Stored data START

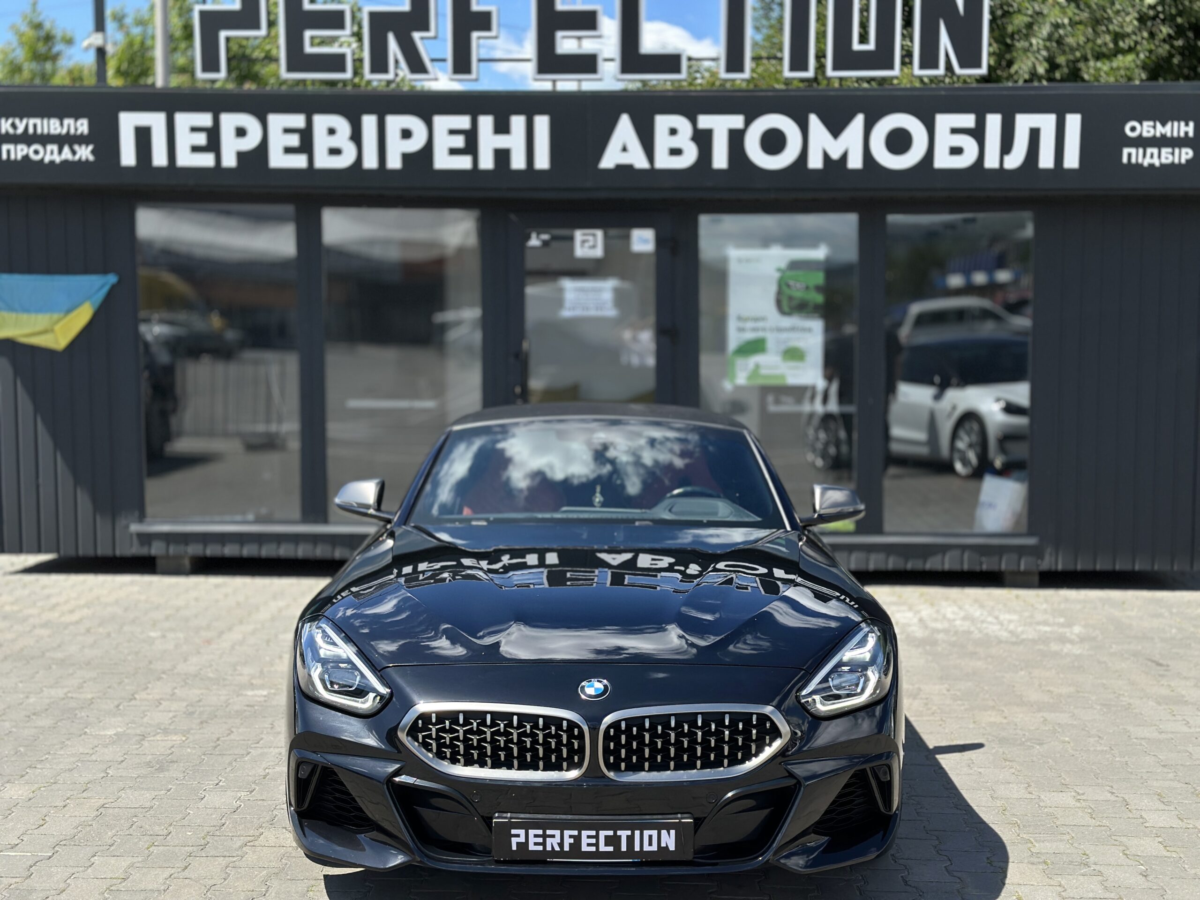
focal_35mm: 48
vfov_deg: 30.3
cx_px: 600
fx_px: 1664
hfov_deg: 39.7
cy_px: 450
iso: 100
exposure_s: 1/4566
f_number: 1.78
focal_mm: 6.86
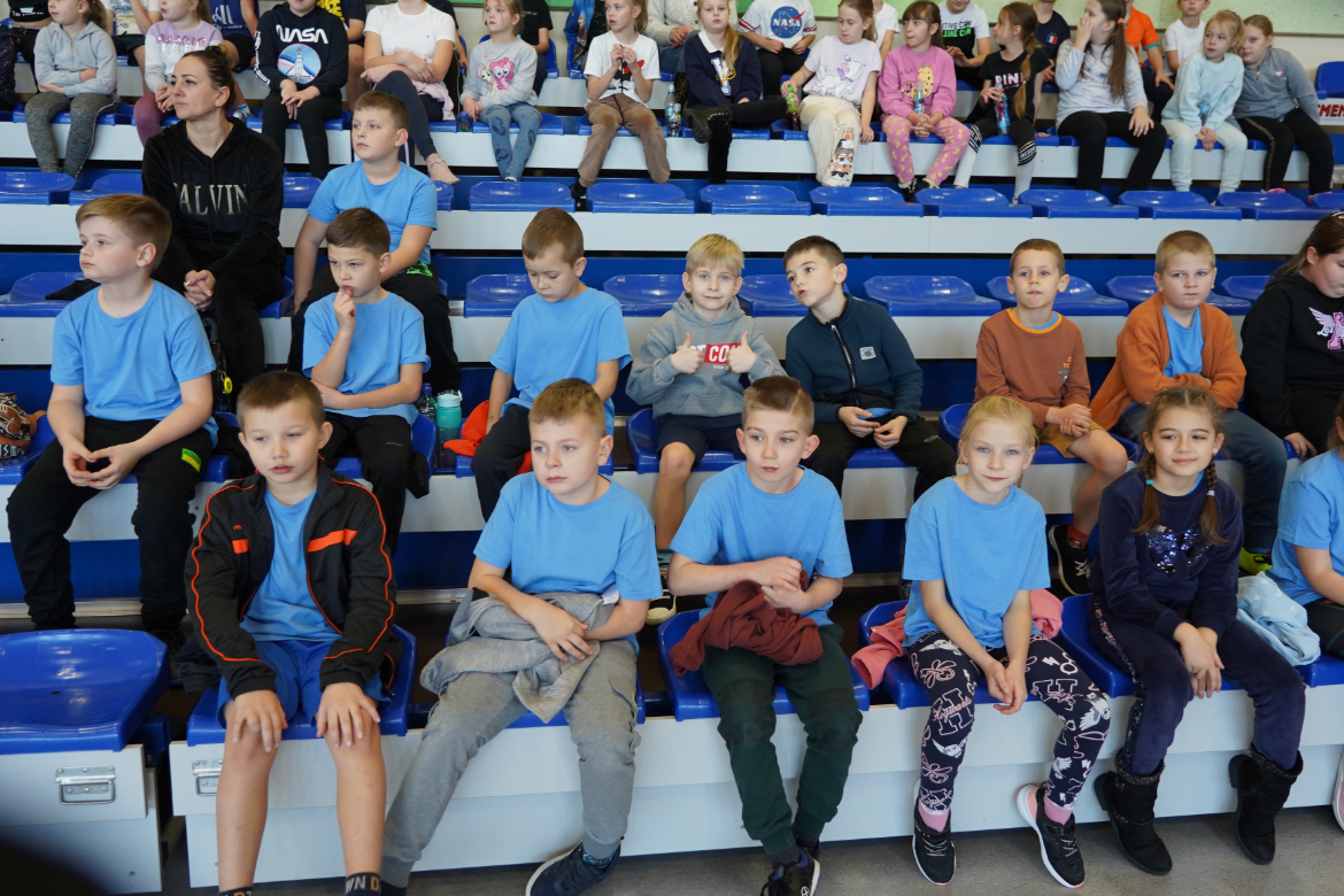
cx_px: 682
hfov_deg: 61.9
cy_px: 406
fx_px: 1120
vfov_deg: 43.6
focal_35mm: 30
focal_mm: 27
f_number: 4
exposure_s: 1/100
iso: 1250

Stored data END

(Work order):
The expected output is the lines from the line that contains "hfov_deg: 39.7" through the last line of the material, reproduced exactly, with both ends present and pictures absent.

(Solution to the problem):
hfov_deg: 39.7
cy_px: 450
iso: 100
exposure_s: 1/4566
f_number: 1.78
focal_mm: 6.86
cx_px: 682
hfov_deg: 61.9
cy_px: 406
fx_px: 1120
vfov_deg: 43.6
focal_35mm: 30
focal_mm: 27
f_number: 4
exposure_s: 1/100
iso: 1250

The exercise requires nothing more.